1.Bedürfnis, Seufzer, Vorahnung

Abgesehen von dem Grundgedanken, dass die Vernunft in Beziehung zum Unendlichen steht, beeindrucken an der Aussage des Titels drei Worte: «Bedürfnis», so als könne die Vernunft gar nicht ohne Beziehung zum Unendlichen bestehen; «Sehnsucht» und «Vorahnung» (dass dieses Unendliche sich zeigt), denn in diesen zwei Worten liegt die ganze Menschlichkeit Don Giussanis, seine Beziehung zum Unendlichen und seine Religiosität.
Auch die Erfahrung der Freiheit wird oft eingeengt auf etwas Unpersönliches, «während die Freiheit wie ein Aufatmen ist, ein langer und tiefer Atemzug der auch dann befreiend wirkt, wenn man ein eingeengtes Leben führt; denn der menschliche Horizont wird vom Verhältnis zu den Dingen und dem Unendlichen bestimmt» (Don Giussani). So gewinnt bei der Beziehung zur Wirklichkeit immer das Unendliche die Oberhand, denn es gibt - wie wir in unserem eigenen Leben erfahren - viele Möglichkeiten, eingeengt zu leben.
In seinen Bekenntnissen schreibt der heilige Augustinus: «O ewige Wahrheit, o teure Ewigkeit, Du bist mein Gott, zu Dir seufze ich Tag und Nacht». Und der heilige Paulus sagt in seinem zweiten Brief an die Korinther: «Wir wissen: Wenn unser irdisches Zelt abgebrochen wird, dann haben wir eine Wohnung von Gott, ein nicht von Menschenhand errichtetes ewiges Haus im Himmel. Im gegenwärtigen Zustand seufzen wir und sehnen uns danach, mit dem himmlischen Haus überkleidet zu werden. Solange wir nämlich in diesem Zelt leben, seufzen wir unter schwerem Druck, weil wir nicht entkleidet, sondern überkleidet werden möchten, damit so das Sterbliche vom Leben verschlungen werde».
Wir können im Licht dessen, was Don Carrón 2005 bei den Exerzitien der Fraternität von der Sehnsucht gesagt hat, diese Vorstellung der Sehnsucht und des Seufzens aktualisieren, denn sicher ist im Wort «Seufzer» die Sehnsucht enthalten. Aber in diesem Seufzer liegt auch viel Schwermut: Es ist als ergreife uns die Sehnsucht ganz und gar - was wäre es sonst auch für eine Sehnsucht? Zugleich aber ist es, als wären wir uns letztlich bewusst, dass die Sehnsucht in diesem irdischen Leben nicht vollständig befriedigt werden kann. In der Tat bleibt das Geheimnis bis zuletzt Geheimnis.
Man muss an diesem Geheimnis als dem Wesen der Vernunft festhalten. Im Kapitel XV des Buchs Der religiöse Sinn erklärt Don Giussani, das Wesen der Vernunft sei die Kategorie der Möglichkeit und deshalb bestehe wahre Religiosität nicht darin, an Gott zu glauben, sondern für die Möglichkeit der Offenbarung offen zu sein. Und er fügt hinzu, das große Dogma der herrschenden Kultur sei die Unmöglichkeit der Offenbarung, also die Vernunftwidrigkeit.
Das Wort «Seufzer» im Sinne der Sehnsucht enthält nichts Sentimentales, sondern etwas sehr Dramatisches. In den Psalmen wird das deutlich: «Wie der Hirsch nach Wasser lechzt, so seufzt meine Seele nach dem lebendigen Gott». In der Tradition Dantes und der mittelalterlichen Dichtung meint das Wort «Seufzer» (italienisch sospiro) eine Anspannung in Richtung auf eine lebendige Gegenwart.
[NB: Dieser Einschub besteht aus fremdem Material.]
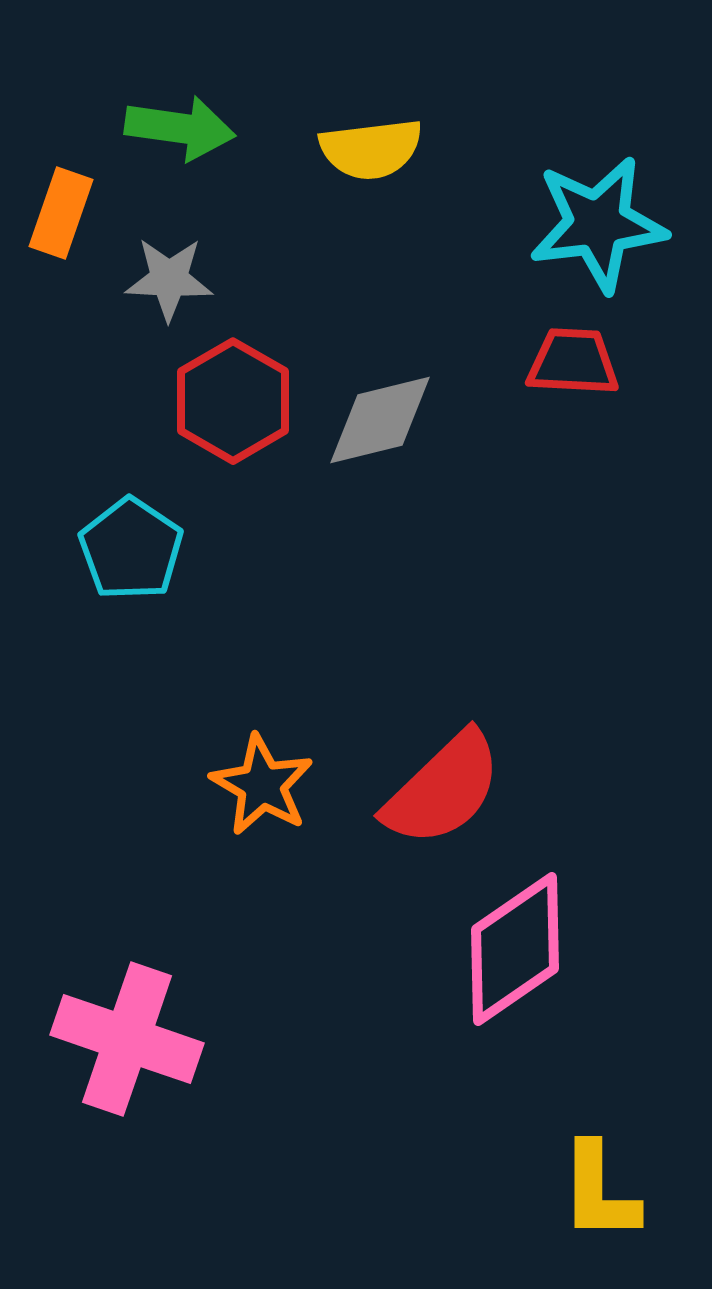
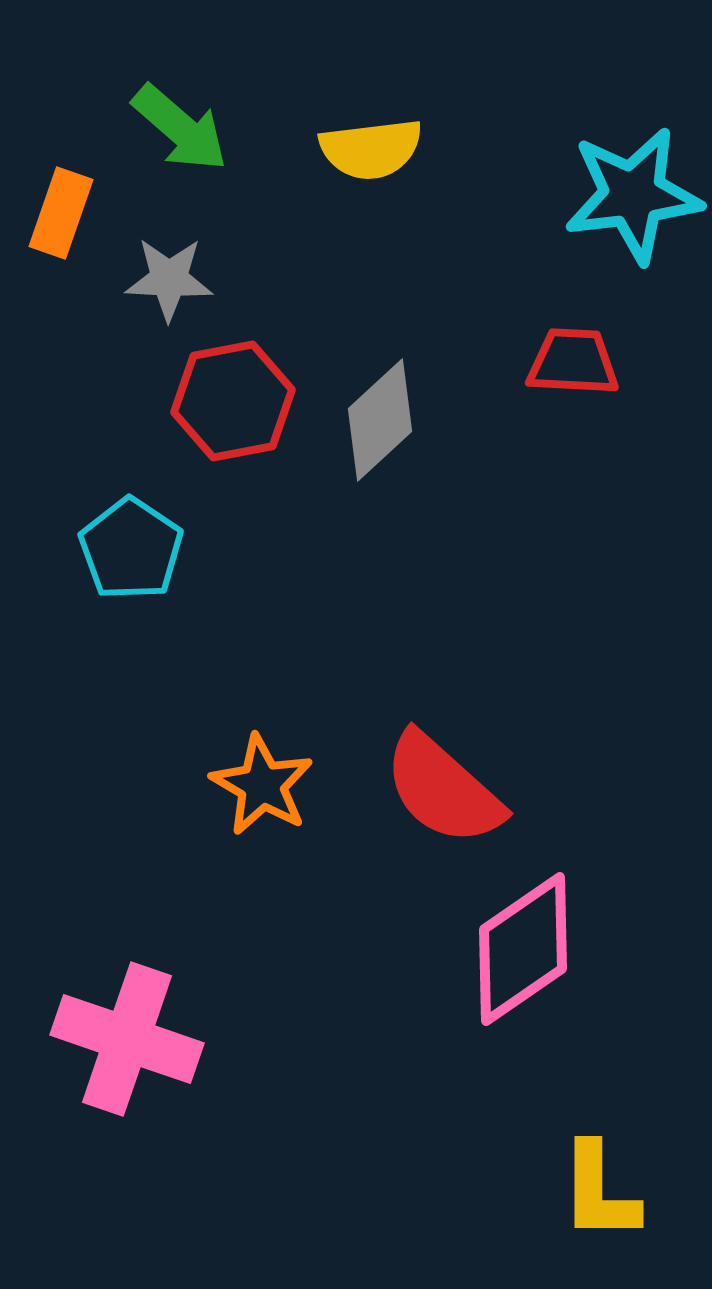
green arrow: rotated 33 degrees clockwise
cyan star: moved 35 px right, 29 px up
red hexagon: rotated 19 degrees clockwise
gray diamond: rotated 29 degrees counterclockwise
red semicircle: rotated 86 degrees clockwise
pink diamond: moved 8 px right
2. Die Feindschaft zwischen Vernunft und Geheimnis

Der Titel des Meeting rührt an den Kern der Moderne, die Feindschaft zwischen Vernunft und Geheimnis, wie Maritain feststellte. Der Rationalismus ist diese Leugnung der Beziehung Vernunft-Geheimnis, das heißt einer Vernunft, die nicht als Öffnung gegenüber allem verstanden wird. Vom kulturellen und existenziellen Gesichtpunkt aus liegt hier die große Herausforderung: Don Giussani hat einzig und allein dies versucht: eine Bresche in die Mauer einer rationalistischen Mentalität zu schlagen.
Sagt man, die Vernunft bedarf des Unendlichen, so heißt das, sie bedarf einer angemessenen Antwort. Das ist auch das Thema des Buchs Das Wagnis der Erziehung: Wenn man unter Erziehung nicht «hörig machen» versteht, sondern Einführung in die ganze Wirklichkeit und ihren Sinn, dann folgt aus der Frage nach der Vernunft als Bedürfnis nach dem Unendlichen auch die Bejahung der Vernunft als das Bedürfnis, vor der Wirklichkeit zu stehen und zu begreifen, was die Wirklichkeit ist, mit allen Folgen, die dies vom erzieherischen Gesichtspunkt aus hat.
Thomas von Aquin bemerkt, man könne von einem Bedürfnis vernünftigerweise zu der Behauptung gelangen, dass alles, wessen der Mensch bedarf auch existiert, weil es unmöglich ein sinnloses natürliches Verlangen geben kann. Wenn also der Mensch natürliches Verlangen nach Gott ist, dann existiert Gott. Denn sonst ist der Mensch ein sinnloses Verlangen. Das alles steht dem Nihilismus entgegen, denn die moderne Kultur behauptet mit Sartre: «Der Mensch ist also eine sinnlose Leidenschaft»; er ist Bedürfnis von etwas, das es nicht gibt.

3. Die Vernunft

Demgegenüber behauptet Dante, dass die Vernunft gerade als Vernunft zur Wahrheit gelangen kann (Paradies, IV). Das ist unter anderem ein katholisches Prinzip, das sogar in einem Dogma des I. Vatikanischen Konzils bestätigt wird.
Die Vernunft ist hier als Öffnung beschrieben, weil das Geheimnis keinen Dialog mit dem Ich führen kann, wenn das Ich nicht präsent ist. Und dadurch, dass wir Christen werden, schalten wir die Vernunft nicht aus. Gerade weil wir die wahre Vorstellung von Vernunft haben, können wir die Rationalisten herausfordern. Denn sie kennen das Wesen der Vernunft nur unvollständig.
Es gehört Mut dazu, die Vernunft in einem Augenblick aufzuwerten, in dem behauptet wird, sie habe nichts mehr zu sagen, sie sei am Ende, und wir müssten andere Ausdrucksformen finden, um uns verständigen zu können.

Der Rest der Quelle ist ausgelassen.